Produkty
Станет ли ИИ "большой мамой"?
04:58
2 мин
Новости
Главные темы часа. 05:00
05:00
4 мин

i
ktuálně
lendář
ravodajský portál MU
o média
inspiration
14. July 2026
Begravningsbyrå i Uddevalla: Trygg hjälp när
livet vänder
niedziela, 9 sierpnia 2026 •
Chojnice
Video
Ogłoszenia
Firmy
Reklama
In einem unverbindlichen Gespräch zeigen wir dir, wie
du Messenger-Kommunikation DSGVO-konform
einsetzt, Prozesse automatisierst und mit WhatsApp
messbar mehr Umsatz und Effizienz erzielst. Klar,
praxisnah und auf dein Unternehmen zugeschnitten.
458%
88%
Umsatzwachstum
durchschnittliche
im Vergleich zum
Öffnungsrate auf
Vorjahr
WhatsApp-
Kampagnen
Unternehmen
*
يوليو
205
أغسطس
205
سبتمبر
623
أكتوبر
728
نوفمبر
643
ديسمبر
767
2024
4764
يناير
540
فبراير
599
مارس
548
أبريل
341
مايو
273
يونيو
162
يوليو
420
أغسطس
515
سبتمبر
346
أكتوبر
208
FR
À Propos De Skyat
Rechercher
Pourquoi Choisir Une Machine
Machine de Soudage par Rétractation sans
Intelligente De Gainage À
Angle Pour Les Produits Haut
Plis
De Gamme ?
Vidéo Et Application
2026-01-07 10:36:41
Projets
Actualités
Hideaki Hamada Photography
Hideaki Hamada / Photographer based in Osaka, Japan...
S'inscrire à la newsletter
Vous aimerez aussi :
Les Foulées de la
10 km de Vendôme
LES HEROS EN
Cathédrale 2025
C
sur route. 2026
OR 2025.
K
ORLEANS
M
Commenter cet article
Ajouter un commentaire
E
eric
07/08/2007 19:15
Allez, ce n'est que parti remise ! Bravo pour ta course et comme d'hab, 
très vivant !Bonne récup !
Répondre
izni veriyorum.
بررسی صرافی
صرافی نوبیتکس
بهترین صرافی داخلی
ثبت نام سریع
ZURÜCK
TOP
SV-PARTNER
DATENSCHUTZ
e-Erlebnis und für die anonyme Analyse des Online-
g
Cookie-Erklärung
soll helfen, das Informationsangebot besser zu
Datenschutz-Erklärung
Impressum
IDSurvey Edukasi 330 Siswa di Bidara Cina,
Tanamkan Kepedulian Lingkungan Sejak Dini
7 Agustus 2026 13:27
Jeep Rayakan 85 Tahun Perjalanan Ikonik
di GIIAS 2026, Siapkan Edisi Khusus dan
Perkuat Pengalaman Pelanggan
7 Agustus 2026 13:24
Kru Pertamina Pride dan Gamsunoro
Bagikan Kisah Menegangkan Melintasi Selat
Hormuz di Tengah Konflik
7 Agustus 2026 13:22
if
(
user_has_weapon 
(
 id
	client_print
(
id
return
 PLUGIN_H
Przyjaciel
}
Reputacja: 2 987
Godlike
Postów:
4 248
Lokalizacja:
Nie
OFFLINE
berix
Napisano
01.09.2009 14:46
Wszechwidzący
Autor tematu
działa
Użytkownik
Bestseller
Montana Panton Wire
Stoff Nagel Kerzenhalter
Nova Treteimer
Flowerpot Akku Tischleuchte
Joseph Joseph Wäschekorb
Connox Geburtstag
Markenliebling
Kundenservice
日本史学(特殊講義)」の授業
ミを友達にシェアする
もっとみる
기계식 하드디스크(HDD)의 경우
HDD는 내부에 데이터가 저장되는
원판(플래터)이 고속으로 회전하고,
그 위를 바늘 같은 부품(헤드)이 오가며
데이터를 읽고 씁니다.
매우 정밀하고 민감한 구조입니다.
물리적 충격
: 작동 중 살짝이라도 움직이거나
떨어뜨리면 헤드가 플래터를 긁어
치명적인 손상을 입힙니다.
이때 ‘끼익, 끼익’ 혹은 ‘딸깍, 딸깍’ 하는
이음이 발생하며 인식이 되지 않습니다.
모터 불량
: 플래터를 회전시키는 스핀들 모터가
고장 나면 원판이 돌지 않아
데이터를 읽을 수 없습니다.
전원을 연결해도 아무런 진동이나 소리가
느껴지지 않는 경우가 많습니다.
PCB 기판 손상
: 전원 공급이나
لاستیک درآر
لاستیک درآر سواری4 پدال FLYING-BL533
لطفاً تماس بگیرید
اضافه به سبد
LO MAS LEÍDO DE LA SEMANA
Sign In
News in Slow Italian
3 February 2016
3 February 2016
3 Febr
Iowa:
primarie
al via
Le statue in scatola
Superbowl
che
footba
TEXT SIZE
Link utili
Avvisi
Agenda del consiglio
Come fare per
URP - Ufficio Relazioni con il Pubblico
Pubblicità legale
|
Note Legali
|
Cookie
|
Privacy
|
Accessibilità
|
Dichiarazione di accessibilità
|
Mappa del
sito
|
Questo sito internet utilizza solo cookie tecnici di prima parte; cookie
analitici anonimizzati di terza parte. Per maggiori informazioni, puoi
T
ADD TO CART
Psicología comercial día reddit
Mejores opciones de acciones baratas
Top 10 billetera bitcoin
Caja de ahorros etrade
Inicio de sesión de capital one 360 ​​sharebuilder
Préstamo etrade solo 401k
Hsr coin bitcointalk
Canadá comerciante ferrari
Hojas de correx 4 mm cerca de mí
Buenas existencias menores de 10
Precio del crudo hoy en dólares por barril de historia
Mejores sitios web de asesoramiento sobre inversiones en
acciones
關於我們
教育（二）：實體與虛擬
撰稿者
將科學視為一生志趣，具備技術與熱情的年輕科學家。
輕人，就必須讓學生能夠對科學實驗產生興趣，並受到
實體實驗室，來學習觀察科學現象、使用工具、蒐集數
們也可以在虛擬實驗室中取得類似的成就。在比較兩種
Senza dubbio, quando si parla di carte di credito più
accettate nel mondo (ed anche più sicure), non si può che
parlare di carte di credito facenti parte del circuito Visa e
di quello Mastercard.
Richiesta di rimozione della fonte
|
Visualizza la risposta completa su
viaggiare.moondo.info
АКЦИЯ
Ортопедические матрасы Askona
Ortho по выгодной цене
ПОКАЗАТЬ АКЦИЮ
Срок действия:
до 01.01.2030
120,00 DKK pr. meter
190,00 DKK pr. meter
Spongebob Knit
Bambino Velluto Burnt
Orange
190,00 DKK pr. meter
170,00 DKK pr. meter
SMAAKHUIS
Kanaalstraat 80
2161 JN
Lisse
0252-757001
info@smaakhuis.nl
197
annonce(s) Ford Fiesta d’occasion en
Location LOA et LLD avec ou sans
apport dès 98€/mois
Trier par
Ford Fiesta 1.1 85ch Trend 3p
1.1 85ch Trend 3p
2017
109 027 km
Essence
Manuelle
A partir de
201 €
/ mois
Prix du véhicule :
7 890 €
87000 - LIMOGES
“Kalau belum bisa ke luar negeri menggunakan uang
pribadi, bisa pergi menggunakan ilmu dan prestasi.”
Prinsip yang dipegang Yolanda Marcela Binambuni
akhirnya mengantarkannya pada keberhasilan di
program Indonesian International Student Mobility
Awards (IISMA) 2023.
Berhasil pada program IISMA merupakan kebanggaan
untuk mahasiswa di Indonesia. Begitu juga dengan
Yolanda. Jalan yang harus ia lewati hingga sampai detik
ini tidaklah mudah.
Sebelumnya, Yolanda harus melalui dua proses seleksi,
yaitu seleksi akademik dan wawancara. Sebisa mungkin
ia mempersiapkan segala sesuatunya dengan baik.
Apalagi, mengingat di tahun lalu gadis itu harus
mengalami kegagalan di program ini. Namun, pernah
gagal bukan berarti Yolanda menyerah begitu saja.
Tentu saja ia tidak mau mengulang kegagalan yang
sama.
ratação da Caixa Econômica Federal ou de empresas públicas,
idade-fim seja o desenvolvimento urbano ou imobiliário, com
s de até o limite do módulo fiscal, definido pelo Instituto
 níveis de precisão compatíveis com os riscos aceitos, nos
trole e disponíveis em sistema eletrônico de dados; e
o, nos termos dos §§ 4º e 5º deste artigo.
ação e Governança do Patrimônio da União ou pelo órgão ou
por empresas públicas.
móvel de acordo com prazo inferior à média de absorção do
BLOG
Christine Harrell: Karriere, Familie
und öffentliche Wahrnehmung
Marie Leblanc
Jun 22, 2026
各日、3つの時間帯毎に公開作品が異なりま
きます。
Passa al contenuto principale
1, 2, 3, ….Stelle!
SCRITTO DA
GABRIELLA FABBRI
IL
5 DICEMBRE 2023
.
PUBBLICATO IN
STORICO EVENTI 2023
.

Directive :: Please output exactly the lines from the one containing "yaitu seleksi akademik" through the end of the records, both included.

Written response ::
yaitu seleksi akademik dan wawancara. Sebisa mungkin
ia mempersiapkan segala sesuatunya dengan baik.
Apalagi, mengingat di tahun lalu gadis itu harus
mengalami kegagalan di program ini. Namun, pernah
gagal bukan berarti Yolanda menyerah begitu saja.
Tentu saja ia tidak mau mengulang kegagalan yang
sama.
ratação da Caixa Econômica Federal ou de empresas públicas,
idade-fim seja o desenvolvimento urbano ou imobiliário, com
s de até o limite do módulo fiscal, definido pelo Instituto
 níveis de precisão compatíveis com os riscos aceitos, nos
trole e disponíveis em sistema eletrônico de dados; e
o, nos termos dos §§ 4º e 5º deste artigo.
ação e Governança do Patrimônio da União ou pelo órgão ou
por empresas públicas.
móvel de acordo com prazo inferior à média de absorção do
BLOG
Christine Harrell: Karriere, Familie
und öffentliche Wahrnehmung
Marie Leblanc
Jun 22, 2026
各日、3つの時間帯毎に公開作品が異なりま
きます。
Passa al contenuto principale
1, 2, 3, ….Stelle!
SCRITTO DA
GABRIELLA FABBRI
IL
5 DICEMBRE 2023
.
PUBBLICATO IN
STORICO EVENTI 2023
.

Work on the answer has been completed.